Compliance for these devices is typically based on the compliance with the maximum permissible exposure (MPE) levels for mobile or fixed devices or per specific absorption rate (SAR) tests for portable devices. For example, Cisco access points and bridges are classified as either mobile or fixed, depending on antenna gain and installation requirements. Cisco client cards and VoIP phones are classified as portable devices and, therefore, may be subject to SAR testing. Depending on the type of product, compliance is based on modeling or technical analysis or on RF measurement testing. The analysis and testing should be performed in accordance with the applicable national and international standards.

Conclusion

The rollout of WLAN in a hospital need not be a nerve-racking experience if properly done. The WLAN industry has developed best-practice guides for the operation of these systems as well as for addressing RF interference in the medical facilities.

Addressing WLAN in the hospital environment can be done if a plan is developed to address concerns regarding interference and safety.
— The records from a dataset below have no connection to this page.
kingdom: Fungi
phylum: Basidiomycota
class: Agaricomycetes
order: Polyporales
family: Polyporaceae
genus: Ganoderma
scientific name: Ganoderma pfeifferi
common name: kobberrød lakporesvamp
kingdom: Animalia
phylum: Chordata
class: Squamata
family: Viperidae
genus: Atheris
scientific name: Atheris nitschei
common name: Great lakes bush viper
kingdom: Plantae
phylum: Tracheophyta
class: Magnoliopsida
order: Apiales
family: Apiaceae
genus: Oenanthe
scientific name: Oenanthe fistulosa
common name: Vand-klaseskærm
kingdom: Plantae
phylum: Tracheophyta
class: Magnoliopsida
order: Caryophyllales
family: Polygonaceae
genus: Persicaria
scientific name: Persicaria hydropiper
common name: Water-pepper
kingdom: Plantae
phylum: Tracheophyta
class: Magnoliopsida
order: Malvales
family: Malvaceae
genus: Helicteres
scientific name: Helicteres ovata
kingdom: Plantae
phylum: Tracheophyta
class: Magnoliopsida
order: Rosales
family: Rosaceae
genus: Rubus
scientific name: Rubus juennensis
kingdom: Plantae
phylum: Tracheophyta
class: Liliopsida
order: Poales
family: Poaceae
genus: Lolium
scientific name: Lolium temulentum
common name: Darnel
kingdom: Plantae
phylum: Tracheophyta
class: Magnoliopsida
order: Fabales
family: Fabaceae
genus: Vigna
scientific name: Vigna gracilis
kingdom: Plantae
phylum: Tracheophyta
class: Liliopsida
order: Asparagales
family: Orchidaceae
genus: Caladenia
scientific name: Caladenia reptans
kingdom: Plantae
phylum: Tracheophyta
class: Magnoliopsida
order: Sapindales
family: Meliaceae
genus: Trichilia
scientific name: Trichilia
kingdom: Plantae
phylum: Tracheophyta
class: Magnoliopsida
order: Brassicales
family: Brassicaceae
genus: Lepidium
By addressing these issues in the initial stages of system planning and by following recommended best practices, a WLAN system should not be disruptive and, in fact, should be beneficial to the medical staff in the performance of their duties.

References

1. “Wireless LAN Benefits Study,” Conducted by NOP World Technology on Behalf of Cisco Systems (San Jose: Cisco Systems, 2003).
2. CISPR 11, Consolidated, Edition 4.1, “Industrial, Scientific, and Medical (ISM) Radio-Frequency Equipment—Electromagnetic Disturbance Characteristics—Limits and Methods of Measurement” (Geneva: International Electrotechnical Commission, 1998).
3. CISPR 22, Amendment 1, Edition 4.0, “Information Technology Equipment—Radio Disturbance Characteristics—Limits and Methods of Measurement” (Geneva: International Electrotechnical Commission, 1997).
4. ANSI C63.18, “Recommended Practice for an On-Site Test Method for Estimating Radiated Electromagnetic Immunity of Medical Devices to Specific Radio-Frequency Transmitters” (Washington, DC: American National Standards Institute, 1997).
5. “Guidelines for Limiting Exposure to Time-Varying Electric, Magnetic, and Electromagnetic Fields (up to 300 GHz),” International Commission on Non-Ionizing Radiation Protection (ICNIRP) (Oberschleissheim, Germany: International Commission on Non-Ionizing Radiation Protection, 1998).
6. Office of Engineering and Technology Bulletin 65C Revision 01-01, “Evaluating Compliance with FCC Guidelines for Human Exposure to Radio-frequency Electromagnetic Fields” (Washington, DC: Federal Communications Commission, 2001).